The UK’s credit market is undergoing radical change. As banks become more stringent about who they will lend to, people with poor or no credit ratings are being forced turning to new avenues for affordable loans to get them through life’s events. But how is this new wave of smaller regulated companies changing the way consumers access credit? And exactly who are consumers turning to when they are refused by the mainstream banks?
The last few years have been among the most challenging for consumers trying to access credit, and being able to secure a personal loan or credit card has become significantly more difficult. An uncertain economy, stricter lending guidelines and the fear of a repeat of the 2008 financial crash has made some banks more risk averse and many consumers – even those with no history of financial difficulty – are increasingly finding themselves frozen out of the market and unable to access credit.
The latest Bank of England figures show that outstanding personal debt stalled at the end of 2016, rising at its smallest rate since May 2015. Coupled with this, the Financial Conduct Authority recently announced plans to put high-cost credit providers under the spotlight, meaning there is much more pressure to meet compliance regulations. All these factors are gathering at the same time to create a perfect storm in the mainstream banking sector, increasing the chances that banks will reject applications for credit, regardless of a person’s history or financial stability. This means that “low risk” consumers are struggling to secure credit just as much as those with poor credit ratings. Particularly for consumers who have gone through sudden life changing experiences, like the temporary loss of work, a cut in hours, divorce, or unexpected pregnancy, which has left them in short-term financial difficulty, it is becoming almost impossible to break through the wall of rejection.
Increasingly a temporary setback, which most consumers overcome by taking out a short-term loan, is becoming an undeletable black mark on a person’s financial record and the traditional banking sector is developing a habit of ignoring this large, and growing, market sector. There are now estimated to be more than two million people who are being underserved by mainstream lenders and it is likely this situation has reached the point of no return, with banks unlikely to ever service these consumers again.

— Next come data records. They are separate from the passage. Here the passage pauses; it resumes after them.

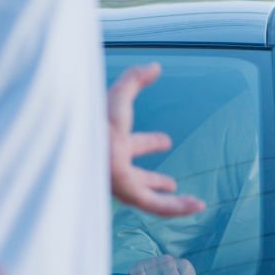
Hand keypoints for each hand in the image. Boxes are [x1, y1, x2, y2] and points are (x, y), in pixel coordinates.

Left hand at [108, 63, 204, 216]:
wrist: (77, 141)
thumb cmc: (93, 119)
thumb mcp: (117, 96)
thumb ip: (135, 79)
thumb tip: (155, 66)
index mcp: (111, 143)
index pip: (132, 145)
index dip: (150, 143)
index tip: (167, 141)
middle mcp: (114, 165)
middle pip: (137, 176)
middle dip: (154, 179)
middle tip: (171, 182)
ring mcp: (120, 182)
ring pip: (148, 197)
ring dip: (172, 201)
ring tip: (192, 203)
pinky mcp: (128, 194)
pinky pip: (157, 206)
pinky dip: (178, 208)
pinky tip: (197, 206)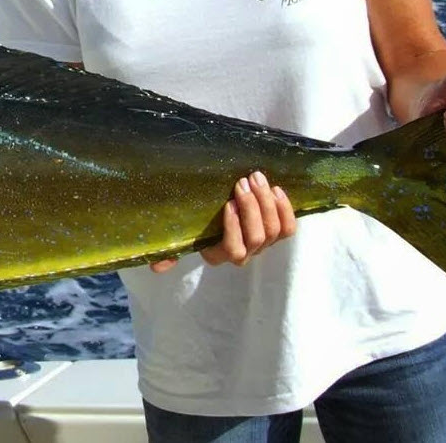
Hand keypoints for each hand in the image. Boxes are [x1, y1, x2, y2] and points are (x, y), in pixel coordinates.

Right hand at [151, 171, 295, 271]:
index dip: (234, 228)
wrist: (222, 205)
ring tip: (257, 179)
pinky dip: (285, 209)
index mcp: (218, 254)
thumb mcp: (182, 233)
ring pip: (274, 231)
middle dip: (252, 208)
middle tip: (244, 182)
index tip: (227, 203)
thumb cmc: (197, 221)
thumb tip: (156, 266)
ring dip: (266, 203)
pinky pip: (288, 228)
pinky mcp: (278, 233)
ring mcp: (262, 244)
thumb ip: (170, 250)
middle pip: (257, 238)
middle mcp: (243, 254)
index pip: (232, 249)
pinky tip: (275, 189)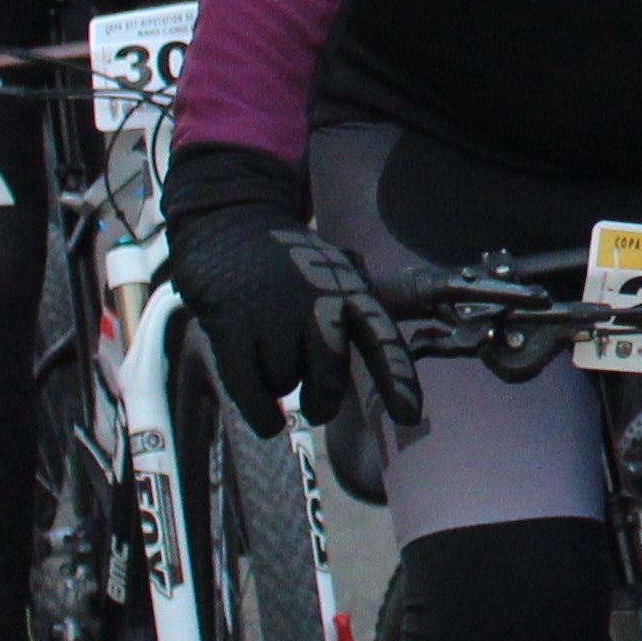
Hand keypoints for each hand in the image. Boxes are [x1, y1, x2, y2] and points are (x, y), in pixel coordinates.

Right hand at [165, 147, 419, 435]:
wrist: (232, 221)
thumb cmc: (290, 264)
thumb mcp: (336, 276)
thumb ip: (354, 319)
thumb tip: (373, 370)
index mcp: (351, 290)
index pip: (381, 338)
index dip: (397, 378)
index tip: (409, 415)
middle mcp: (316, 300)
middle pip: (329, 374)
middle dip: (324, 400)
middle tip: (318, 406)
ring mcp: (273, 311)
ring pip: (285, 382)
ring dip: (279, 383)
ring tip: (269, 353)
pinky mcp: (232, 324)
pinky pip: (250, 389)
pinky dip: (260, 412)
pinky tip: (268, 420)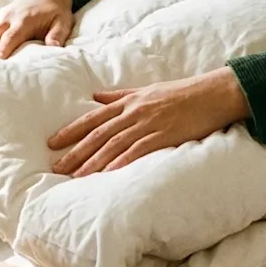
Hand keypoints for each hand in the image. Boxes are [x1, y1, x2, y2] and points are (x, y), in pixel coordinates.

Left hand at [50, 67, 250, 176]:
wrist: (212, 93)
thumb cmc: (180, 93)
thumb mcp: (146, 90)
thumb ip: (119, 96)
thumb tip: (95, 96)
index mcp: (128, 102)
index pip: (93, 117)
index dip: (71, 130)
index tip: (53, 142)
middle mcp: (134, 112)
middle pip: (98, 134)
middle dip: (76, 151)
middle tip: (57, 167)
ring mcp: (148, 124)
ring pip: (114, 144)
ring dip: (93, 161)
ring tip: (76, 177)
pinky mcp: (164, 135)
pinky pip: (138, 151)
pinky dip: (122, 162)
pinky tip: (108, 174)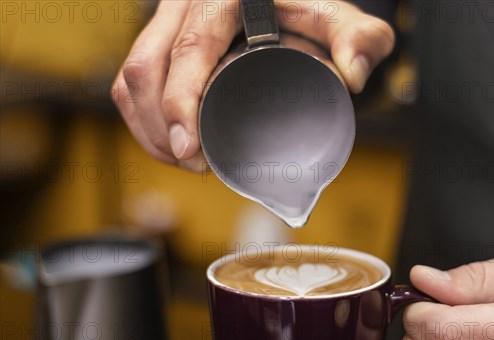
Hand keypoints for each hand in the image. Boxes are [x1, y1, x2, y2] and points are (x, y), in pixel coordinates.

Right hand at [112, 1, 393, 170]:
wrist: (285, 3)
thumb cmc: (311, 12)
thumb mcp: (339, 22)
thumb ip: (360, 40)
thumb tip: (353, 75)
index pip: (188, 49)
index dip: (179, 105)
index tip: (192, 151)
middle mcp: (187, 3)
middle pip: (146, 67)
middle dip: (161, 129)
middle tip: (195, 166)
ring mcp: (168, 20)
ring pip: (130, 77)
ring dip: (147, 128)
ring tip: (184, 161)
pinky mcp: (160, 39)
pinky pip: (131, 80)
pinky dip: (140, 118)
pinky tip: (164, 144)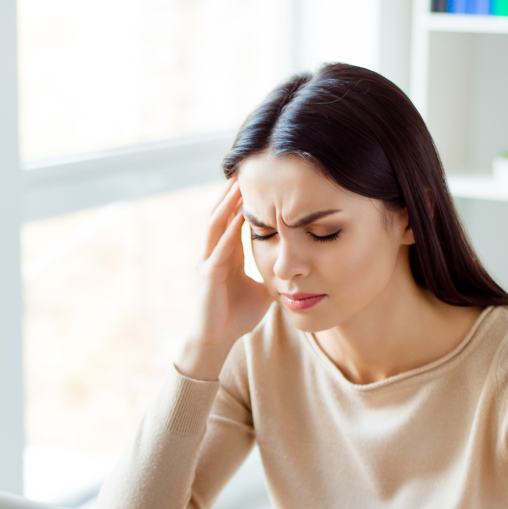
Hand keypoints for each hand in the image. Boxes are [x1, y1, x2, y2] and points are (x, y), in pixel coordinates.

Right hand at [176, 178, 273, 380]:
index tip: (259, 179)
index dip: (243, 199)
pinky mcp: (208, 275)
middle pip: (221, 213)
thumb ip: (275, 273)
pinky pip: (219, 248)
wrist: (218, 340)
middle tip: (247, 168)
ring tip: (239, 183)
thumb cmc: (238, 316)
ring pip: (215, 224)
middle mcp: (215, 253)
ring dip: (227, 203)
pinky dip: (228, 231)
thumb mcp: (264, 288)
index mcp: (227, 254)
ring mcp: (208, 262)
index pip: (234, 219)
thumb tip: (299, 264)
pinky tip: (239, 216)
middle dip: (232, 192)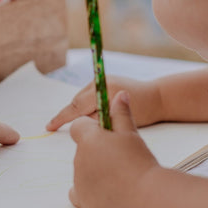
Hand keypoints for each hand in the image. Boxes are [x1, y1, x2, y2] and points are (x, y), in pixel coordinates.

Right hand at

Despite these developments, the demand for credit isn’t going anywhere – personal loans, credit cards and mortgages will always be top of the financial products consumers need – and it is more a question of how flexible the market becomes to accommodate these consumers.
The reluctance of larger banks to offer loans to consumers has resulted in a new wave of smaller regulated companies which are helping people live their lives. These businesses are overlooking smaller past mistakes, focussing instead on an individual’s current situation and future ability to handle affordable credit. Backed by guarantors, consumers who have been let down by the current system are now able to access credit through smaller companies who are disrupting the current lending model.
For many people looking to borrow, these companies have become a saving-grace, offering the kind of credit consumers need to cover short-term requirements, without the added pressure of paying amounts back quickly or face sky-high interest. Just think about the apprentice builder, in need of £3,000 of capital to buy tools for work, who has been rejected by the mainstream banks because of a single financial issue on their credit history.
In the past, this type of consumer would only have had unregulated money lenders to turn to – further risking their financial stability. Now there is another option, and these consumers have a place to turn to. For the foreseeable future, this changed landscape will service the forgotten consumers and in time will become the new norm.
One of the fastest growing consumer groups unable to access credit is younger people. For this group, the traditional lending market has become particularly problematic with so much weight placed on credit scores as an indicator of whether a consumer can handle taking on credit and more importantly, pay it back. These younger people, entering the market for the first time, are extremely unlikely to have a credit score. This is making it significantly more difficult for them to access credit in the current climate. Without a history of credit management to refer to, mainstream banks are less inclined to offer credit to younger people, effectively denying them the opportunity they need to build a credit history in the first place. Being unable to access smaller credit options, like personal loans and credit cards, means that when younger people need access to larger amounts of credit – like a mortgage – banks will look on them less favourably.
With the housing market unable to meet demand, cutting off access to finance is making the chances of owning a home essentially impossible for an entire generation. Ultimately, it is likely this change in the UK’s credit market will benefit consumers.
With more competition among smaller more innovate businesses consumers will have more choices of where they turn, adding to the likelihood of better deals.